## EXERCISE DETAILS
Leave the pictures aside and copy all the data exactly.

## AVAILABLE DATA
====

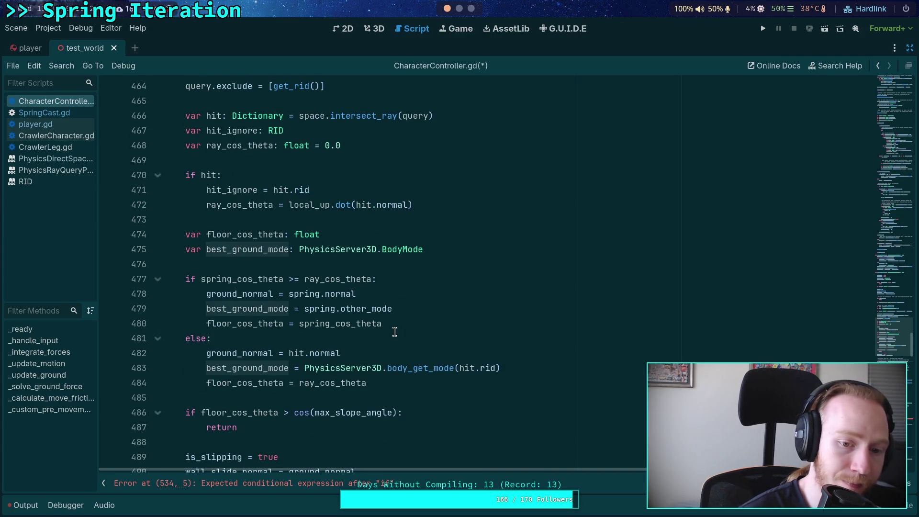
{"action": "scroll", "coordinate": [393, 330], "scroll_direction": "down", "scroll_amount": 1}
{"action": "scroll", "coordinate": [359, 333], "scroll_direction": "up", "scroll_amount": 2}
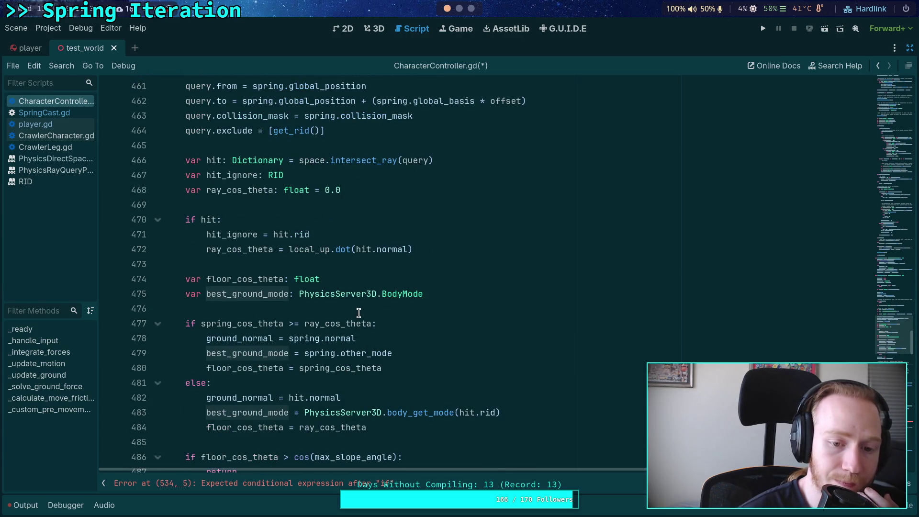
{"action": "left_click", "coordinate": [359, 312]}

====

## ANSWER SPACE
{"action": "scroll", "coordinate": [393, 330], "scroll_direction": "down", "scroll_amount": 1}
{"action": "scroll", "coordinate": [359, 333], "scroll_direction": "up", "scroll_amount": 2}
{"action": "left_click", "coordinate": [359, 312]}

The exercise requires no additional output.